Greek parliament votes to speed up $1mn Athens mosque construction
Greek lawmakers have given the go-ahead for the first official mosque to be built in Athens in over 180 years. The state-funded project has faced opposition from right-wing party Independent Greeks and the ultranationalist Golden Dawn.
The vote was passed by a landslide, with 206 members of the Greek parliament voting to accelerate the construction on the mosque and 24 objecting out of the 230 MPs present.
The far-right Golden Dawn and right-wing Independent Greeks (ANEL) were the only political parties to vote against the construction of the mosque, according to the AMNA news agency.
More than 200,000 Muslims are believed to be living in Athens, but they have had to make do with informal mosques around the capital, which have often been targeted by far-right groups.
“The existence of makeshift mosques is a shame for the country as well as for the Muslim community and a danger to national security,” Greek Education Minister Nikos Filis said, as cited by Greek Reporter news website.
The Greek government has been promising to build a mosque in Athens using public money since 2006. However, the project, which will cost €950,000 ($1 million), has been hit by numerous delays including legal challenges. The Orthodox Church, which plays a powerful institutional and cultural role in Greece, has also opposed its construction.

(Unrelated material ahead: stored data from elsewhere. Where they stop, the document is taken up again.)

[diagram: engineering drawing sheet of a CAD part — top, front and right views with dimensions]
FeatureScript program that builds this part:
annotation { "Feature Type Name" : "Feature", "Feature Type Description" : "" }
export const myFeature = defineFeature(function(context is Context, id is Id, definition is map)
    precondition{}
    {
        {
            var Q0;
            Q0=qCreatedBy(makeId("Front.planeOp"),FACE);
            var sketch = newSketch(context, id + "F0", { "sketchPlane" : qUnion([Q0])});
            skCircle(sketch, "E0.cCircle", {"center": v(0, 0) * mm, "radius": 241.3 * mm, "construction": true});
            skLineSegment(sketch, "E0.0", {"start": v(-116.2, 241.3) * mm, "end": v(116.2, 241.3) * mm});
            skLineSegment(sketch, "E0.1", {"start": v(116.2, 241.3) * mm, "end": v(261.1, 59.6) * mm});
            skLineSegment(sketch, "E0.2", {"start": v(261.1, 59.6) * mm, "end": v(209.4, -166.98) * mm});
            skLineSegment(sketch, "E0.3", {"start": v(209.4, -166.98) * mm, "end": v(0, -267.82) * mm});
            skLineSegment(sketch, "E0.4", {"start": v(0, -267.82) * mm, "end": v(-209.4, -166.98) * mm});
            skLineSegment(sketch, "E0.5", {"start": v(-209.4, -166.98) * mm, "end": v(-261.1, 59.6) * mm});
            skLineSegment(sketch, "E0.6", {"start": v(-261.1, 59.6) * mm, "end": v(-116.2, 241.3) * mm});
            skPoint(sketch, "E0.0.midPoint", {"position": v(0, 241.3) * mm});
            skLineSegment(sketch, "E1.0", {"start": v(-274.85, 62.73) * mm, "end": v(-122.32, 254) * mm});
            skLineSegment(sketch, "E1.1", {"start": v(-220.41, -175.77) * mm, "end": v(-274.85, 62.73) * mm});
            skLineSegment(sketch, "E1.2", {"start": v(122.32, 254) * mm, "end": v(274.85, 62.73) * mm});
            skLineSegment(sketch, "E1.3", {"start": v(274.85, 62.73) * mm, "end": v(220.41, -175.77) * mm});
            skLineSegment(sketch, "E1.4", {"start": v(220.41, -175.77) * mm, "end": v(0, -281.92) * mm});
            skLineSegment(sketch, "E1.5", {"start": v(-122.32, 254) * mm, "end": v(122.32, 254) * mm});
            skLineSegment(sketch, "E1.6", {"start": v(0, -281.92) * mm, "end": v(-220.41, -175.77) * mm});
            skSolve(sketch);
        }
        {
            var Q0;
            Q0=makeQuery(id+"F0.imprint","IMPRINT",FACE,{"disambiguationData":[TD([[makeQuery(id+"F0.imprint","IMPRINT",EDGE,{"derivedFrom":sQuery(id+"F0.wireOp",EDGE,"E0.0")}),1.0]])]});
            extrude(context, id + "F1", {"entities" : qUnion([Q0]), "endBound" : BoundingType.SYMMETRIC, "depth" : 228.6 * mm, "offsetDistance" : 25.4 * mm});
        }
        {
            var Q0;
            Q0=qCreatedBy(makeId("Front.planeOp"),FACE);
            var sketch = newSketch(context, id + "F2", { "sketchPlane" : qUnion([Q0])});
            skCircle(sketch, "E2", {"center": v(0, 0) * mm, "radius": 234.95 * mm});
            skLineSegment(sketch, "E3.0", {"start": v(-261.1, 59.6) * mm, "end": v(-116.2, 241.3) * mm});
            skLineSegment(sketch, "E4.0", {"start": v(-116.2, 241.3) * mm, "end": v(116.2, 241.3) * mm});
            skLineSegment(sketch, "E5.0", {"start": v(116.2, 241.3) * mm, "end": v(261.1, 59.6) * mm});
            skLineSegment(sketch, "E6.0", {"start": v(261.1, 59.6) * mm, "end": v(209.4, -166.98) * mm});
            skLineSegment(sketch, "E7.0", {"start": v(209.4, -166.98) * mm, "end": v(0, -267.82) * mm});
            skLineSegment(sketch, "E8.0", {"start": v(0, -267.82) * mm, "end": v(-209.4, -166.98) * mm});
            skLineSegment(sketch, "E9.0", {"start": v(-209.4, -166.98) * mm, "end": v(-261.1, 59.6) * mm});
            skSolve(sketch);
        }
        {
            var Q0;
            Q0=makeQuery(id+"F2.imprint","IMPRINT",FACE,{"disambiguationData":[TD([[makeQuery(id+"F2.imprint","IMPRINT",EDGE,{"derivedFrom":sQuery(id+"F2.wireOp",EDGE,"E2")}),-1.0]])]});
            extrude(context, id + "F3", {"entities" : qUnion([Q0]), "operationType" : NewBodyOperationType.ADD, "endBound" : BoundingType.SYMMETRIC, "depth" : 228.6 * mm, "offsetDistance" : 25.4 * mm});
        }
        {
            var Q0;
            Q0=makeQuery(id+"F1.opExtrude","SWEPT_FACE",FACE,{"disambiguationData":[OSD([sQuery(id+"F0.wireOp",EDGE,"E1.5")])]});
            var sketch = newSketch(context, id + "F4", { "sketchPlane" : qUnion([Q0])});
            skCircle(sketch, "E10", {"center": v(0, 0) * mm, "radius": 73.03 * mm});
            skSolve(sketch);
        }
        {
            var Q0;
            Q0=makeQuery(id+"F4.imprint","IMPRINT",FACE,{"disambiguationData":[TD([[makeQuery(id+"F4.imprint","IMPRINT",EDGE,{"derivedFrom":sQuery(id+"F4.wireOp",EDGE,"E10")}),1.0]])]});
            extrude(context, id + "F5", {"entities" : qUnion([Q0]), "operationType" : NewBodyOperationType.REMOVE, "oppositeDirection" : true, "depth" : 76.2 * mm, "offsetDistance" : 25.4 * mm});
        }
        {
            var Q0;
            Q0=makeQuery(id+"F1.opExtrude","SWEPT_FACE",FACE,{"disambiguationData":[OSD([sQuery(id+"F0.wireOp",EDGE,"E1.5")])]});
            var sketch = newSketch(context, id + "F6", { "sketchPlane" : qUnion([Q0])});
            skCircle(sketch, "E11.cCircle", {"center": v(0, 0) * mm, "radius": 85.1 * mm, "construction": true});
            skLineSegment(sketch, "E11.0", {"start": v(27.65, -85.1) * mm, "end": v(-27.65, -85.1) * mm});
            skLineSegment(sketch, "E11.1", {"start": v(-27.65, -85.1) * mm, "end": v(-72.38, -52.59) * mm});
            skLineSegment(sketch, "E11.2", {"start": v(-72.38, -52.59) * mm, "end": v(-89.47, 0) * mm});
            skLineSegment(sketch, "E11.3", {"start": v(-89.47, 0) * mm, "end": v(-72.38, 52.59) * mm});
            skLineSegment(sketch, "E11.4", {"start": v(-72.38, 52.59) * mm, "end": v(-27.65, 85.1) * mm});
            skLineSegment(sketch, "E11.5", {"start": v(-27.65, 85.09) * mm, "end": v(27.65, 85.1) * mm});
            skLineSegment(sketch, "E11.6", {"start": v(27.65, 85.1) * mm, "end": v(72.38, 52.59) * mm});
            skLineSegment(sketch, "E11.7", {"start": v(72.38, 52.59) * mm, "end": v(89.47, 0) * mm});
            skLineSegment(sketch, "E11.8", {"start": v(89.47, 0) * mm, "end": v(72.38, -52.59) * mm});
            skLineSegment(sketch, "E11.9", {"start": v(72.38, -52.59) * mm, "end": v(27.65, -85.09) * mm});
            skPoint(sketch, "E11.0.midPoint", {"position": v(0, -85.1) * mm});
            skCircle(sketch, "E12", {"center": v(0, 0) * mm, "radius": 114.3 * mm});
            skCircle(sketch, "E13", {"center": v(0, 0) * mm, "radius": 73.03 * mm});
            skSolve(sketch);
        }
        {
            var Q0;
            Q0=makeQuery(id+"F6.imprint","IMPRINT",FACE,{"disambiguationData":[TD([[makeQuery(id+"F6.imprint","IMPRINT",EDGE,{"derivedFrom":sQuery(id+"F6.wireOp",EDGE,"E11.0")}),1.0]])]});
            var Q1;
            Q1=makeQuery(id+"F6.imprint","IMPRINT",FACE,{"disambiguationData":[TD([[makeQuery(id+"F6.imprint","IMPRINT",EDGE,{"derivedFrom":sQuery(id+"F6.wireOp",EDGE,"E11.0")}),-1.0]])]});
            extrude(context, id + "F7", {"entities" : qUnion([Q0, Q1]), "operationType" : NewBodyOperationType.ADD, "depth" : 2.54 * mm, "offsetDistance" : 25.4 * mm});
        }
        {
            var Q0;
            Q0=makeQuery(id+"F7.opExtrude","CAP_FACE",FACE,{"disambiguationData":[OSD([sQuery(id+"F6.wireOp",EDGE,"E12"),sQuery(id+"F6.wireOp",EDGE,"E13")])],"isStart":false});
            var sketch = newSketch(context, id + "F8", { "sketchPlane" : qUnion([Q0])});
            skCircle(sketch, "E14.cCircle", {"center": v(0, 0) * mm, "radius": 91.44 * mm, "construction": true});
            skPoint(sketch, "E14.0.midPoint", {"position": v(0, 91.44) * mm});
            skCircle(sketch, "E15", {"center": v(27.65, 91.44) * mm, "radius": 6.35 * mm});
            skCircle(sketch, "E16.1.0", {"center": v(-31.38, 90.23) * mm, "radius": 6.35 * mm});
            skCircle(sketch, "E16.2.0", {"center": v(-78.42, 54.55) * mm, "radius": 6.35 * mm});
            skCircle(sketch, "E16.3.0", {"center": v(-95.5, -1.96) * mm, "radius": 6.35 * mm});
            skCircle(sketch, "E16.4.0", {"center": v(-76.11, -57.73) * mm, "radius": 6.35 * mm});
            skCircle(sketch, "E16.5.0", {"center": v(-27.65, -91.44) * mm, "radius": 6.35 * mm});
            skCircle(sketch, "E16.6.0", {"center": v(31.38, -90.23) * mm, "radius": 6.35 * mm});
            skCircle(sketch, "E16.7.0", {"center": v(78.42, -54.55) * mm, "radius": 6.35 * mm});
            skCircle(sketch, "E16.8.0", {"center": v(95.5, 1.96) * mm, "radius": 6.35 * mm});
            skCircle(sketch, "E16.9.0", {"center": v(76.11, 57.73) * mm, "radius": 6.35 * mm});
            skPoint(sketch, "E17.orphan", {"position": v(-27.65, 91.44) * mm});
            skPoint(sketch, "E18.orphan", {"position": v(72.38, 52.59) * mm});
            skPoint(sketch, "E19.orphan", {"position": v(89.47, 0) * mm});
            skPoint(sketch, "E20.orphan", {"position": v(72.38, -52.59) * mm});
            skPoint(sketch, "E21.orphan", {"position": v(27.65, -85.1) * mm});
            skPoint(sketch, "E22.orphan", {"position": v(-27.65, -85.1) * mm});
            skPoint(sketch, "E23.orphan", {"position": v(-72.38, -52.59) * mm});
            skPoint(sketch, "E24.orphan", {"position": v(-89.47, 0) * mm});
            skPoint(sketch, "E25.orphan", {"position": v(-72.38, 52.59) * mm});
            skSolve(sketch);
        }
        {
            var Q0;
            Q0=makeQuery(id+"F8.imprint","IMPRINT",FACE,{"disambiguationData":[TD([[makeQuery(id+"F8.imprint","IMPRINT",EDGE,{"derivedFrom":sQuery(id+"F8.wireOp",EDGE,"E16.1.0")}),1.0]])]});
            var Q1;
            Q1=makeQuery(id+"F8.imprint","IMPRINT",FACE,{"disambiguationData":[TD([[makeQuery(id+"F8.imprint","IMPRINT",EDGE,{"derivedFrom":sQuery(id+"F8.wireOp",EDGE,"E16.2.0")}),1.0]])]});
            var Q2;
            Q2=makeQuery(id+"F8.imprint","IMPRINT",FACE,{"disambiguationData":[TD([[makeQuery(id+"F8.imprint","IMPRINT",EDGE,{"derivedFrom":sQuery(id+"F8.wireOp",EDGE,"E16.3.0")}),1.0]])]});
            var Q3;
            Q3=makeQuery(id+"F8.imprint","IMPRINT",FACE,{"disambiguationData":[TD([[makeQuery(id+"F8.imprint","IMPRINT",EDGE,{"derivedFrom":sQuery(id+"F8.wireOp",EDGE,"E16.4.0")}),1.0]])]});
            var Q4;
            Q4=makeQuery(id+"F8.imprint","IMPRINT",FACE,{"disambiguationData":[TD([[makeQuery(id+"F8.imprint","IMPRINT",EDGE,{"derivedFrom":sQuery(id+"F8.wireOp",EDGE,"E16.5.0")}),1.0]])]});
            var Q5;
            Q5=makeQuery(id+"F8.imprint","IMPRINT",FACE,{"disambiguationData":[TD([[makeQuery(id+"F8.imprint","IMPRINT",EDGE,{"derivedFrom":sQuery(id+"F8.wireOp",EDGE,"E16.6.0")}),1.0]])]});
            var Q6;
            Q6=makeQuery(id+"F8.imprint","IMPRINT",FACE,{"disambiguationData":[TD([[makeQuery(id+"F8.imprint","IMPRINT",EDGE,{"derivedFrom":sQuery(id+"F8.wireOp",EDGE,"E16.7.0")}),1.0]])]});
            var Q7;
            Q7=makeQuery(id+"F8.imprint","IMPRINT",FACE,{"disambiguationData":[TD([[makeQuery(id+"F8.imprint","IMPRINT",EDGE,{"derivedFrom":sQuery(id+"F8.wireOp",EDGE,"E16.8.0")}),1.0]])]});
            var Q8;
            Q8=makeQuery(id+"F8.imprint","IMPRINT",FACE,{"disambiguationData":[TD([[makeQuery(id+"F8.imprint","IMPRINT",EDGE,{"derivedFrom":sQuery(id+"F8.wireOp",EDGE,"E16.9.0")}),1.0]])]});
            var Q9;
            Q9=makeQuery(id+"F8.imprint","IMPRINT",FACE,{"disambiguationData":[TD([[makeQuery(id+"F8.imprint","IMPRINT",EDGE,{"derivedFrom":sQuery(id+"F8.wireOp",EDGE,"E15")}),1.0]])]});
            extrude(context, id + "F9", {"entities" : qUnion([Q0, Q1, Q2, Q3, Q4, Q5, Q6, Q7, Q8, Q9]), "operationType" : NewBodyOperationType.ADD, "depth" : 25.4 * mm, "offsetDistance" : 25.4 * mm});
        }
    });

Education Minister Filis added that building an official mosque could help stop the radicalization of local Muslims. Around 50,000 mainly Muslim refugees are believed to be in Greece as a result of the migrant crisis that has swept Europe, which was triggered by wars in the Middle East.
“If we wish to avoid the problems facing France and Belgium, we should not make the mistakes that they are now trying to deal with,” he said.
The mosque will be built in the west of the capital in the Votanikos area of the city, on an piece of land that used to belong to the Hellenic Navy. Rights groups such as Amnesty International had previously criticized Athens for being one of the few European capital cities that did not have an official mosque for its Muslims to pray at.
An official mosque has not been built in Greece since it won independence from the Ottoman Empire in 1832.